KG triples as semantic bridges: Triple embeddings bring distant mention-entity text embeddings closer in latent space, providing complementary signals when surface-level cues are ambiguous. T-SNE visualization of BERT embeddings empirically confirms this bridging effect.
Massive-scale KG utilization: The framework effectively handles knowledge bases with 32.8M to 65.1M triples across hundreds of thousands of entities, demonstrating scalability to real-world knowledge bases.

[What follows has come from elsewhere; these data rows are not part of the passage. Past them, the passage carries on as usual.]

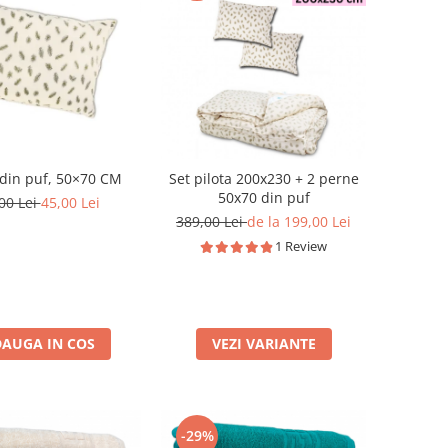
din puf, 50×70 CM
Set pilota 200x230 + 2 perne
50x70 din puf
00 Lei
45,00 Lei
389,00 Lei
de la 199,00 Lei
1 Review
AUGA IN COS
VEZI VARIANTE
-29%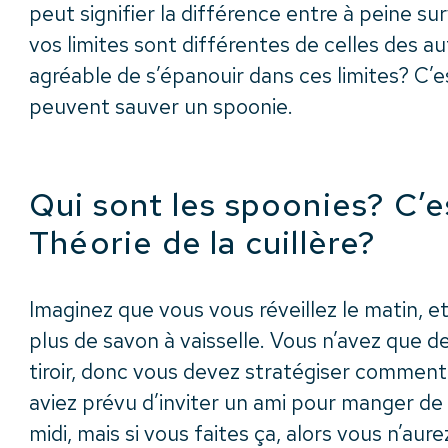
peut signifier la différence entre à peine sur
vos limites sont différentes de celles des aut
agréable de s’épanouir dans ces limites? C’e
peuvent sauver un spoonie.
Qui sont les spoonies? C’e
Théorie de la cuillère?
Imaginez que vous vous réveillez le matin, et
plus de savon à vaisselle. Vous n’avez que de
tiroir, donc vous devez stratégiser comment v
aviez prévu d’inviter un ami pour manger de
midi, mais si vous faites ça, alors vous n’aure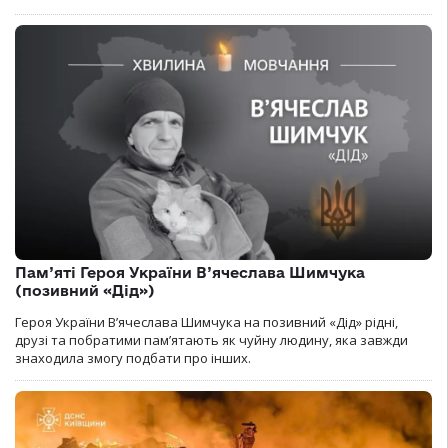
Пам’яті Героя України В’ячеслава Шимчука
(позивний «Дід»)
Героя України В’ячеслава Шимчука на позивний «Дід» рідні,
друзі та побратими пам’ятають як чуйну людину, яка завжди
знаходила змогу подбати про інших.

Triple filtering is essential: Semantic filtering of entity triples before LLM reranking removes noisy relations that would otherwise mislead the language model, improving both accuracy and computational efficiency.
Why It Matters
Entity linking is a foundational task for information retrieval, question answering, and knowledge-grounded dialogue systems. KGMEL makes four key contributions that advance the state of the art:
First end-to-end KG integration for MEL: By incorporating KG triples into all three stages (generation, retrieval, reranking), KGMEL shows that structural knowledge provides substantial and consistent improvements over methods using only text and image features. No prior work has systematically leveraged KG information across the entire MEL pipeline.

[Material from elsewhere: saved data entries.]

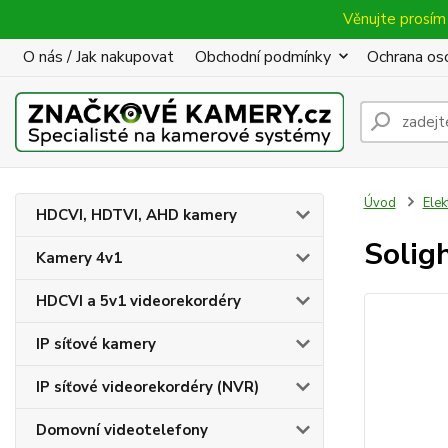
Věnujte prosím 
O nás / Jak nakupovat
Obchodní podmínky
Ochrana oso
Úvod
Elek
HDCVI, HDTVI, AHD kamery
Solig
Kamery 4v1
HDCVI a 5v1 videorekordéry
IP síťové kamery
IP síťové videorekordéry (NVR)
Domovní videotelefony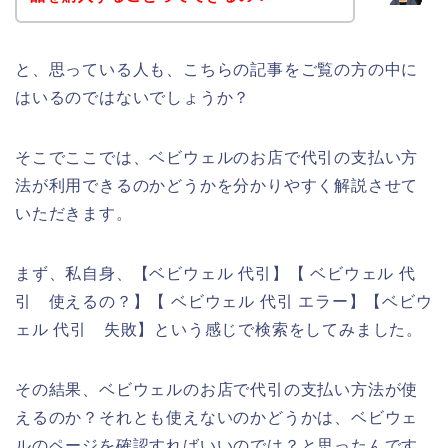
と、思っている人も、こちらの記事をご覧の方の中に
はいるのではないでしょうか？
そこでここでは、ベビウェルのお店で代引の支払い方
法が利用できるのかどうかを分かりやすく解説させて
いただきます。
まず、私自身、【ベビウェル 代引】【 ベビウェル 代
引 使えるの？】【 ベビウェル 代引 エラー】【ベビウ
ェル 代引 失敗】という感じで検索をしてみました。
その結果、ベビウェルのお店で代引の支払い方法が使
えるのか？それとも使えないのかどうかは、ベビウェ
ルのページを確認すればいいのでは？と思ったんです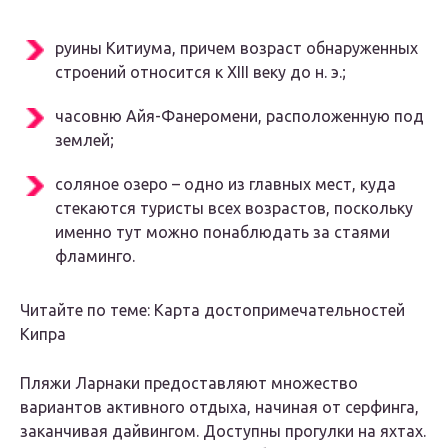
руины Китиума, причем возраст обнаруженных
строений относится к XIII веку до н. э.;
часовню Айя-Фанеромени, расположенную под
землей;
соляное озеро – одно из главных мест, куда
стекаются туристы всех возрастов, поскольку
именно тут можно понаблюдать за стаями
фламинго.
Читайте по теме: Карта достопримечательностей
Кипра
Пляжи Ларнаки предоставляют множество
вариантов активного отдыха, начиная от серфинга,
заканчивая дайвингом. Доступны прогулки на яхтах.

Practical and flexible design: The framework is compatible with various VLMs (from 7B open-source LLaVA to proprietary GPT-4o-mini) and uses zero-shot LLM reranking without task-specific fine-tuning, making it adaptable to different deployment constraints and budgets.
Novel technical components: The dual cross-attention mechanism with top-p selection for triple denoising, the gated fusion layer for adaptive modality weighting, and the semantic triple filtering before reranking are each individually effective innovations, as confirmed by the ablation study.
New research direction: The results demonstrate that entities' rich KG structure (averaging hundreds of triples across 32.8M-65.1M total triples per dataset) is a significantly underutilized resource in multimodal NLP, opening opportunities for KG-enhanced methods in related tasks such as visual question answering, multimodal knowledge base population, and cross-modal retrieval.